> [What the task requires]
Of the lines below, write out exactly those from the line with "<source format=v>" through the line with "output xclk_0;", both included, and skip the rest.

> [Data supplied]
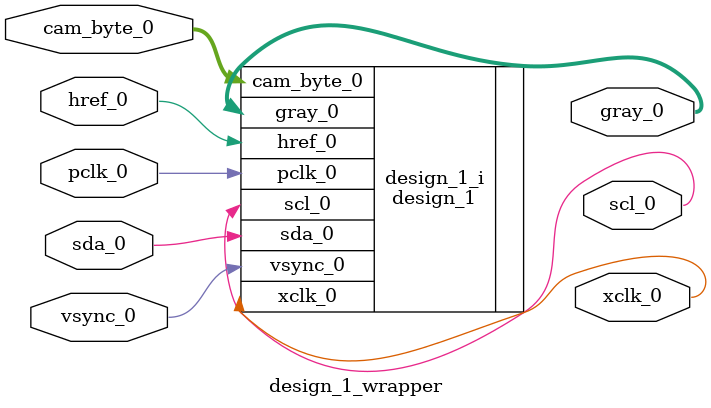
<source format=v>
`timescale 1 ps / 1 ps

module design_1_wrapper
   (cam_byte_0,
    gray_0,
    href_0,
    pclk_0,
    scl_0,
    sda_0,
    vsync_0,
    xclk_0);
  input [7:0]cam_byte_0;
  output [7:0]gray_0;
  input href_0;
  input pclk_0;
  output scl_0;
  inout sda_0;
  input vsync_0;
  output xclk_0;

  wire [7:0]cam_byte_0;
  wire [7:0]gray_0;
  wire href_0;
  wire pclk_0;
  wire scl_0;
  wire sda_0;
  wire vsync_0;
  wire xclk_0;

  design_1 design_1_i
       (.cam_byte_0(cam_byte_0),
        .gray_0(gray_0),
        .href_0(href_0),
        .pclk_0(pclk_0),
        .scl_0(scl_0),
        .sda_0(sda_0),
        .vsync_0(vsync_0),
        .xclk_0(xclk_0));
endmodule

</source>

--

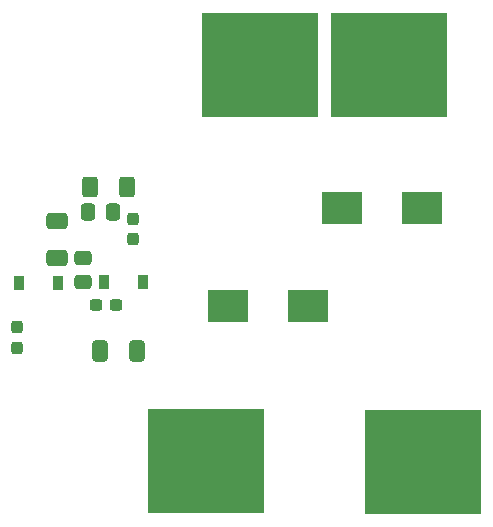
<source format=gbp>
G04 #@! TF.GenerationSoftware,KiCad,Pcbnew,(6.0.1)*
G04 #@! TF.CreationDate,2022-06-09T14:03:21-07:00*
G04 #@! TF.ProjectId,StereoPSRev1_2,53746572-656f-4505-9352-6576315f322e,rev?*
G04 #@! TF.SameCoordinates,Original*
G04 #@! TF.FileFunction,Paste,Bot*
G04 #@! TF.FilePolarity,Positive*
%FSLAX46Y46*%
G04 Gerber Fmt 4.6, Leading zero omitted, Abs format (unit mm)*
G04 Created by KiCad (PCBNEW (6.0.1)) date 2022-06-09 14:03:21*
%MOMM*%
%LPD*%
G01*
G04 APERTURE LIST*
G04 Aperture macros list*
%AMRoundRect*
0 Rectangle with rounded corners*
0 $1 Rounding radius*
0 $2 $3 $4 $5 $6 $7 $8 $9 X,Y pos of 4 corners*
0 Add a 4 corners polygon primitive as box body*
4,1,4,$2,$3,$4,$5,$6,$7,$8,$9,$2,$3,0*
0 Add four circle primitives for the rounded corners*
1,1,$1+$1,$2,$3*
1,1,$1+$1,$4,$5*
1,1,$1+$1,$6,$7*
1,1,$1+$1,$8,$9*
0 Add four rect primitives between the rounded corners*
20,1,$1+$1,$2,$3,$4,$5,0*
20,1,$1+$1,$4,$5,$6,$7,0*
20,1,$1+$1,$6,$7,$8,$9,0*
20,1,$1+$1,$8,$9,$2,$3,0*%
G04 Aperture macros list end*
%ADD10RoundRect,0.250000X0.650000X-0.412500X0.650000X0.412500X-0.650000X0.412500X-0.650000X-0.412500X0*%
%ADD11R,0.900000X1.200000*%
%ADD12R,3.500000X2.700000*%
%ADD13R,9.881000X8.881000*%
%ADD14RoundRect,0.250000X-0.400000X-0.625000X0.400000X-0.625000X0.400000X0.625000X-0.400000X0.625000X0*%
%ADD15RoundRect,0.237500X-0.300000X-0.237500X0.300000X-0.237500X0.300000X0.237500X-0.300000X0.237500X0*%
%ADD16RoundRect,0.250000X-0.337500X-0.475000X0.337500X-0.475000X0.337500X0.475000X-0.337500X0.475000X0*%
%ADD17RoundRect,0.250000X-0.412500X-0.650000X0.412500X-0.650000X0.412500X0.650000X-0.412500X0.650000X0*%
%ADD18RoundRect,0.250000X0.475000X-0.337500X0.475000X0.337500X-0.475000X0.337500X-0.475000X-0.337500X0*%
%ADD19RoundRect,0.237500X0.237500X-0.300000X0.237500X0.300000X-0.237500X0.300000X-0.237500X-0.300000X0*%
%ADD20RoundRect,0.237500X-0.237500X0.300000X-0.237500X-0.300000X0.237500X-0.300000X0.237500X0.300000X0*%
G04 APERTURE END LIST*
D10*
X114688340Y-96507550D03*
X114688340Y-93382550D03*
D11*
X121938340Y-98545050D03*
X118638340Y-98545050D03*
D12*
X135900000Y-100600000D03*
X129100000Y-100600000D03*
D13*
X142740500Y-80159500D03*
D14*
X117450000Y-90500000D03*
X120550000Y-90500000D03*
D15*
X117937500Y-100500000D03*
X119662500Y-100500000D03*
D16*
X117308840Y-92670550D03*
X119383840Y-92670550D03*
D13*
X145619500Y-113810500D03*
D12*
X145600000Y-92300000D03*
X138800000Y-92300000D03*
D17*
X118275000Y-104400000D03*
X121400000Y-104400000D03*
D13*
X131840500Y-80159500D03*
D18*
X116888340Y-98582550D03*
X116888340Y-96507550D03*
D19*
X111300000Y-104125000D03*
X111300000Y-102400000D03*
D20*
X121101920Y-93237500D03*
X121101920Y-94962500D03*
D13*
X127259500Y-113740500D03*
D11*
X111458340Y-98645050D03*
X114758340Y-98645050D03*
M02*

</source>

> [Result]
<source format=v>
`timescale 1 ps / 1 ps

module design_1_wrapper
   (cam_byte_0,
    gray_0,
    href_0,
    pclk_0,
    scl_0,
    sda_0,
    vsync_0,
    xclk_0);
  input [7:0]cam_byte_0;
  output [7:0]gray_0;
  input href_0;
  input pclk_0;
  output scl_0;
  inout sda_0;
  input vsync_0;
  output xclk_0;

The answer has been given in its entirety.